La performance improvisée fait sensation. Jusqu’alors inconnue au-delà d’un petit cercle underground aux États-Unis, Colette Lumiere est soudainement propulsée sous les feux des projecteurs en Europe. Dès l’automne 1977, elle expose à la Biennale de Paris et à Art Cologne. En 1978, Massimo Minini lui offre son espace d’exposition de Brescia pour une exposition personnelle. Ce n’est pas sous le nom de Colette qu’elle se lance, mais sous celui de Justine, premier des nombreux personnages qu’elle incarnera par la suite. C’est là qu’un prince commet l’erreur de venir perturber son travail, qui tient de l’intime et de l’alchimie. « Il voulait rencontrer Justine, mais elle n’était pas très aimable ce jour-là », raconte Colette Lumiere. « Elle était sur l’échelle en train d’installer et elle a dit : “Fichez le camp d’ici !” »

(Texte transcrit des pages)
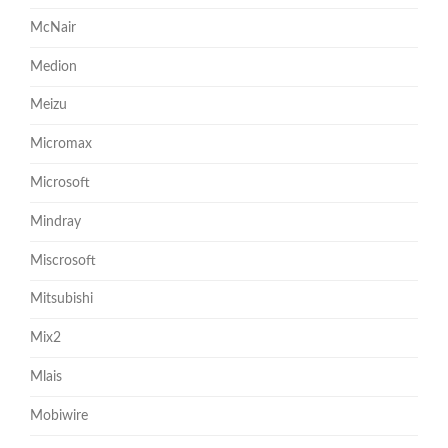
McNair
Medion
Meizu
Micromax
Microsoft
Mindray
Miscrosoft
Mitsubishi
Mix2
Mlais
Mobiwire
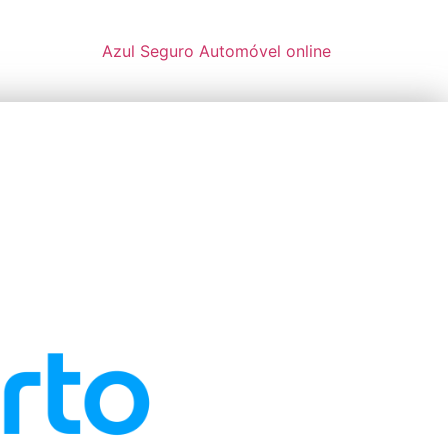
Azul Seguro Automóvel online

[À PARTIR DU TEXTE]:
[a] Répondez à ces questions sur le texte consacré à Colette Lumiere :
(i) Dans quels lieux expose-t-elle dès l'automne 1977 ?
(ii) Qui lui prête son espace d'exposition de Brescia en 1978 ?
(iii) Sous quel nom se lance-t-elle ?
[b] Écrivez la suite du texte sur Colette Lumiere, en partant de sa dernière phrase.
Ces entrées proviennent d'une autre source.

[RÉPONSES PAR CONSIGNE]:
[a]
(i) À la Biennale de Paris et à Art Cologne.
(ii) Massimo Minini.
(iii) Sous le nom de Justine.

[b]
Recently Discovered Ruins of a Dream s’inscrit dans la volonté de la Company Gallery d’exposer et de préserver le travail fondamental réalisé par Colette Lumiere durant cette période. Les associé∙e∙s du lieu, Sophie Mörner et Taylor Trabulus, décrivent l’artiste comme ayant « joué un rôle essentiel dans le développement de la scène de la performance artistique » à New York. Pour la première exposition de la galerie avec elle, « Notes on Baroque Living: Colette and Her Living Environment, 1972-1983 », Colette Lumiere a passé des mois à reconstruire et réimaginer une partie de Living Environment (1972-83), une transformation qui a littéralement englouti son loft de Lower Manhattan. Cet espace, qu’on pourrait qualifier de salon, où même la télévision disparaît sous le tissu, est en quelque sorte devenu le laboratoire de nombre de ses œuvres et a posé les fondements de dix ans de pratique.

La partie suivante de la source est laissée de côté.